STUDY MATERIAL below:
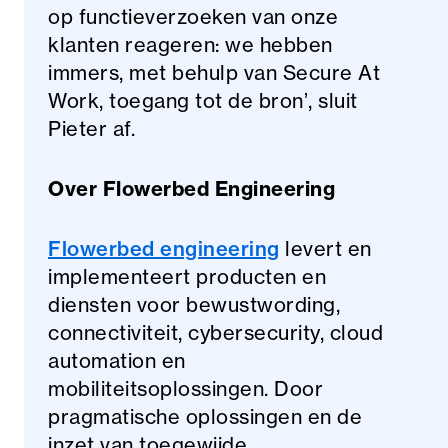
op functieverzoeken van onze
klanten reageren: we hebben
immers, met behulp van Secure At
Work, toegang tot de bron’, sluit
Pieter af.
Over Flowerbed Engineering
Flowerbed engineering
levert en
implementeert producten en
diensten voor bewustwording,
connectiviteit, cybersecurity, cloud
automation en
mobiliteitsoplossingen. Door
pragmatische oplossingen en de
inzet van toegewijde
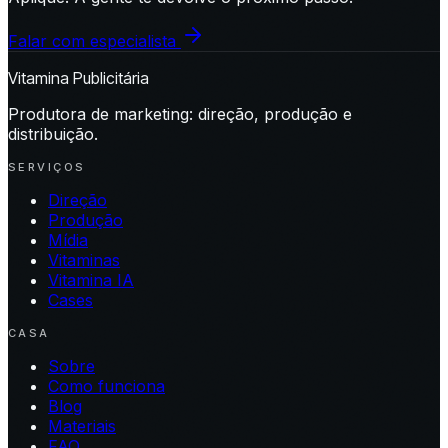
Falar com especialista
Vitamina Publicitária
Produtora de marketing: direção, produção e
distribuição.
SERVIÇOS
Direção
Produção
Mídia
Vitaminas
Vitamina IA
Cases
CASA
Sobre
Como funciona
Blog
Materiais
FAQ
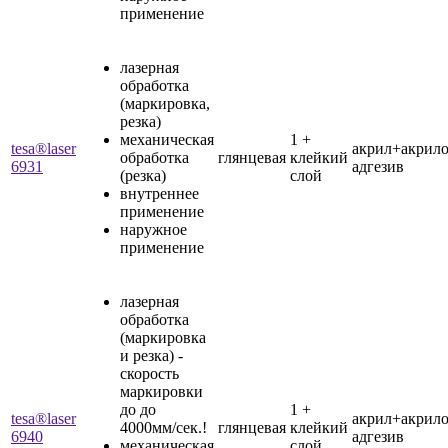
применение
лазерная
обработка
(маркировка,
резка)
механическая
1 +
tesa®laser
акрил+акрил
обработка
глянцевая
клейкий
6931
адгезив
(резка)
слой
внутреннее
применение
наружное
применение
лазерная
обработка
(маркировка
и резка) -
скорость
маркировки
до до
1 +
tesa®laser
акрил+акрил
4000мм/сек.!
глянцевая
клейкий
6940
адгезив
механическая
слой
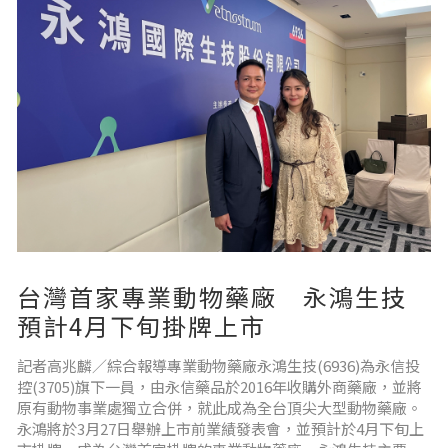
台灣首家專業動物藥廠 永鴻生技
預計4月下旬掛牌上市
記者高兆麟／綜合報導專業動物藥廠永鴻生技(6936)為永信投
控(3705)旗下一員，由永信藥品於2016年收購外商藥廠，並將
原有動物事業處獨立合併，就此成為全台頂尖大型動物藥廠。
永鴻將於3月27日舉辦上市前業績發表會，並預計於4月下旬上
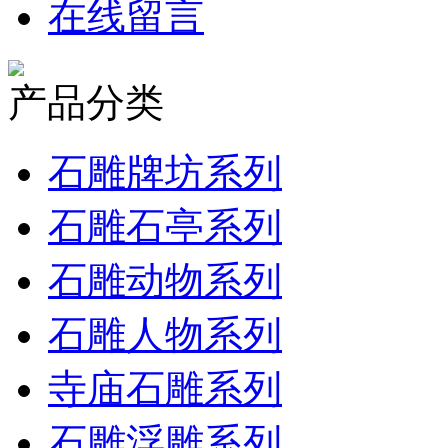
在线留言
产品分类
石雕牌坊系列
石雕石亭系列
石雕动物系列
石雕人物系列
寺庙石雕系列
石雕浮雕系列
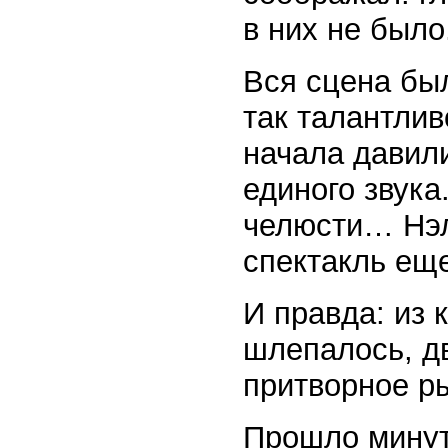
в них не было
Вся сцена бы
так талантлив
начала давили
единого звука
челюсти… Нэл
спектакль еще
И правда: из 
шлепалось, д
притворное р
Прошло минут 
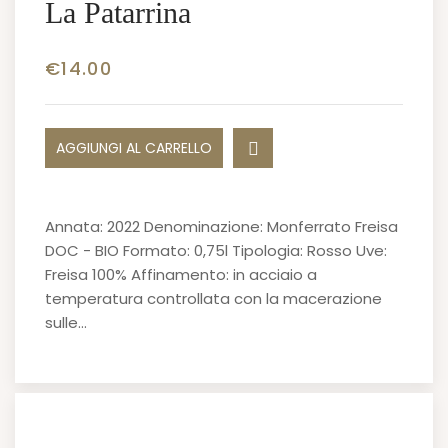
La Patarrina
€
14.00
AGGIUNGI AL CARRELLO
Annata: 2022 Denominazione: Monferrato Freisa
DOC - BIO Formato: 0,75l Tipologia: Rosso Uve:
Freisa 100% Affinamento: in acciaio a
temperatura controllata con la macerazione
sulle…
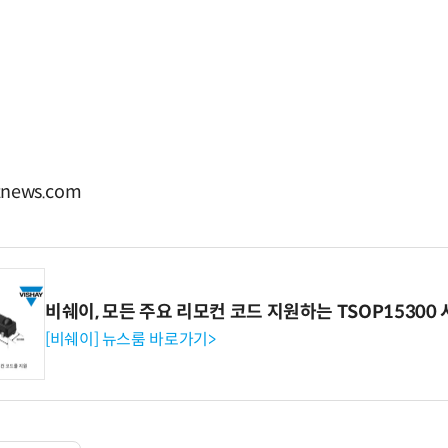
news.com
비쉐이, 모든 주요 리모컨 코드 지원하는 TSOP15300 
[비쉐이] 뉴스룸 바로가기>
End of STUDY MATERIAL.
DESCRIPTION OF THE TASK: Keep every word of the records above exactly, and return them with no pictures.

ANSWER SPACE:
op functieverzoeken van onze
klanten reageren: we hebben
immers, met behulp van Secure At
Work, toegang tot de bron’, sluit
Pieter af.
Over Flowerbed Engineering
Flowerbed engineering
levert en
implementeert producten en
diensten voor bewustwording,
connectiviteit, cybersecurity, cloud
automation en
mobiliteitsoplossingen. Door
pragmatische oplossingen en de
inzet van toegewijde
Falar com especialista
Vitamina Publicitária
Produtora de marketing: direção, produção e
distribuição.
SERVIÇOS
Direção
Produção
Mídia
Vitaminas
Vitamina IA
Cases
CASA
Sobre
Como funciona
Blog
Materiais
FAQ
применение
лазерная
обработка
(маркировка,
резка)
механическая
1 +
tesa®laser
акрил+акрил
обработка
глянцевая
клейкий
6931
адгезив
(резка)
слой
внутреннее
применение
наружное
применение
лазерная
обработка
(маркировка
и резка) -
скорость
маркировки
до до
1 +
tesa®laser
акрил+акрил
4000мм/сек.!
глянцевая
клейкий
6940
адгезив
механическая
слой
台灣首家專業動物藥廠 永鴻生技
預計4月下旬掛牌上市
記者高兆麟／綜合報導專業動物藥廠永鴻生技(6936)為永信投
控(3705)旗下一員，由永信藥品於2016年收購外商藥廠，並將
原有動物事業處獨立合併，就此成為全台頂尖大型動物藥廠。
永鴻將於3月27日舉辦上市前業績發表會，並預計於4月下旬上
在线留言
产品分类
石雕牌坊系列
石雕石亭系列
石雕动物系列
石雕人物系列
寺庙石雕系列
石雕浮雕系列
в них не было
Вся сцена бы
так талантлив
начала давили
единого звука
челюсти… Нэл
спектакль еще
И правда: из 
шлепалось, д
притворное р
Прошло минут 
La Patarrina
€
14.00
AGGIUNGI AL CARRELLO
Annata: 2022 Denominazione: Monferrato Freisa
DOC - BIO Formato: 0,75l Tipologia: Rosso Uve:
Freisa 100% Affinamento: in acciaio a
temperatura controllata con la macerazione
sulle…
news.com
비쉐이, 모든 주요 리모컨 코드 지원하는 TSOP15300 
[비쉐이] 뉴스룸 바로가기>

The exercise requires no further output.